On voit qu'avec St-Jacques, le mont St-Sauveur, les quartiers de la Réal ou de St-Mathieu,
le centre-ville historique de Perpignan, aussi vaste que celui de Montpellier,
n'est pas exploité comme il devrait l'être, quand les trois-quarts ne sont pas investis
par les Perpignanais eux-mêmes, qui en ignorent les trésors et parfois même l'existence.
Ainsi donc, estimons-nous heureux si 25% de cette ville sont considérés comme exploités.
Quant aux ressources humaines, aux talents, aux énergies, aux expériences, aux savoir-faire,
si l'estimation est plus aléatoire qu'à la simple découverte d'un plan au verdict implacable,
il n'est pas difficile, après quelques mois de résidence dans cette agglomération,
de constater l'ampleur du gâchis, lorsque Perpignan ne parvient pas à conserver ses jeunes,
ni à garder les nouveaux arrivants, certes attirés par un climat et une qualité de vie,
mais qui découvrent vite qu'il n'y a pas d'emploi ni de développement économique possible.
Outre le climat, qui est, plus qu'une promesse, un potentiel d'énergie qui n'est pas exploité,
à la somme du soleil et du vent dont la plaine regorge, le Roussillon dispose de jardins,
de vergers et de vignes, d'un écosystème aussi riche qu'édénique, d'une variété géologique
qui offre de grandes capacités d'exploitations, lorsque le tourisme n'est pas, à l'évidence,
la seule piste de développement, et que l'agriculture locale est loin d'être optimisée.
Des personnalités de qualité ne manquent ni d'énergie ni de créativité, pour faire valoir
des sites, des vignobles, des produits originaux, des innovations parfois, mais, ici aussi,
elles se battent souvent seules lorsque des blocages aussi psychologiques que politiques
empêchent toute cohérence d'action et synergie collective.

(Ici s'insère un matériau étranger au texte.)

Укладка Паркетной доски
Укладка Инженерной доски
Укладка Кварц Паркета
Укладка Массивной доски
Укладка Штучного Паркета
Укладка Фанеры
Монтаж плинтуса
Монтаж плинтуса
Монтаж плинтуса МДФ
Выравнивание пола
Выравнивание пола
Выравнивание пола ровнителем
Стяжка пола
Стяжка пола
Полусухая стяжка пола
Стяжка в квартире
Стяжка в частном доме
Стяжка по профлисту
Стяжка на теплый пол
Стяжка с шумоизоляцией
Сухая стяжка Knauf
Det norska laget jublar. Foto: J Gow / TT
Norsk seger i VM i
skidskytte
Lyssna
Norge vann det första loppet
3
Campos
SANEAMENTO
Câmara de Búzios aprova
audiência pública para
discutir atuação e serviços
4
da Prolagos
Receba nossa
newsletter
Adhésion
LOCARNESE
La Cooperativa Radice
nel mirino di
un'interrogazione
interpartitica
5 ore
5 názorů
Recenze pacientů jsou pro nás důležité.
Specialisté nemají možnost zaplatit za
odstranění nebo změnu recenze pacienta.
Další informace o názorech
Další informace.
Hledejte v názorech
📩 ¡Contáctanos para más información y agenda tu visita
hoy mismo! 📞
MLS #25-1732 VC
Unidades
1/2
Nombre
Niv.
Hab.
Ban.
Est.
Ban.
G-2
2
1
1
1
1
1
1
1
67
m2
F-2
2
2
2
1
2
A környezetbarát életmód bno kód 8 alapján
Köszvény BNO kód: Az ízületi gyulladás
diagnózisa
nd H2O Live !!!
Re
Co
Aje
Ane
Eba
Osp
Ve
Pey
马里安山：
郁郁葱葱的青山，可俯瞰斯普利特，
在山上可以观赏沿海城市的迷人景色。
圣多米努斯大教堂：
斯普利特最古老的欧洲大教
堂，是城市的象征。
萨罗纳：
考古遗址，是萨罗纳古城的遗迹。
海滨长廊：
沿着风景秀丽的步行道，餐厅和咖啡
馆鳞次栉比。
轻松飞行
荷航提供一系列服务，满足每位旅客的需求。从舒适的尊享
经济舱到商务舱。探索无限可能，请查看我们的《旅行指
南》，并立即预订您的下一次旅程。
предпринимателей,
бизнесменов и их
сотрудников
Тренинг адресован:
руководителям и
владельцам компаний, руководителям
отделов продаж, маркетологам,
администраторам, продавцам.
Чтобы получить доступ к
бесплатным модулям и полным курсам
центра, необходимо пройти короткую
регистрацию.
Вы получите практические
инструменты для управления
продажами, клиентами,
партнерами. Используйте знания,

Au potentiel humain comme à celui du patrimoine, historique, architectural, religieux,
comme à celui de l'environnement, des paysages, du climat, d'une situation géographique
privilégiée, cette ville sublime, passionnante, au coeur d'une région gâtée par la nature,
est l'écrin d'une tradition catalane et multiculturelle aussi marquée qu'originale,
autant d'atouts qui rendent consternantes les statistiques économiques et sociales
qui découragent tout le monde, d'autant plus face à autant de bêtise que de mauvaise volonté.
Je le dis en pensant à tous les jeunes talents qui auraient tant à donner à leur ville.
A cette jeunesse condamnée à partir au plus près à Toulouse ou Montpellier pour espérer
évoluer dans ce pour quoi elle est faite, hésite souvent à revenir ensuite, ou regrette l'avoir fait
lorsqu'elle s'y est aventurée malgré autant d'expérience que de détermination.
Je le dis en pensant à tous les battants qui ont tenté sur place de changer les choses.
A ceux qui y sont parvenus, en créant des entreprises, des festivals et quelques évènements.
Je le dis en pensant à toute la richesse humaine sous-exploitée de cette ville, et donc gâchée,
comme à la lecture d'un simple plan qui montre d'une autre manière combien Perpignan
est loin d'être, non pas ce qu'elle pourrait, mais ce qu'elle devrait être.
Perpignan est comme le cerveau humain.
On n'exploite que 10 à 20 % de ses capacités.
Et je suis de ceux qui ne peuvent s'en satisfaire.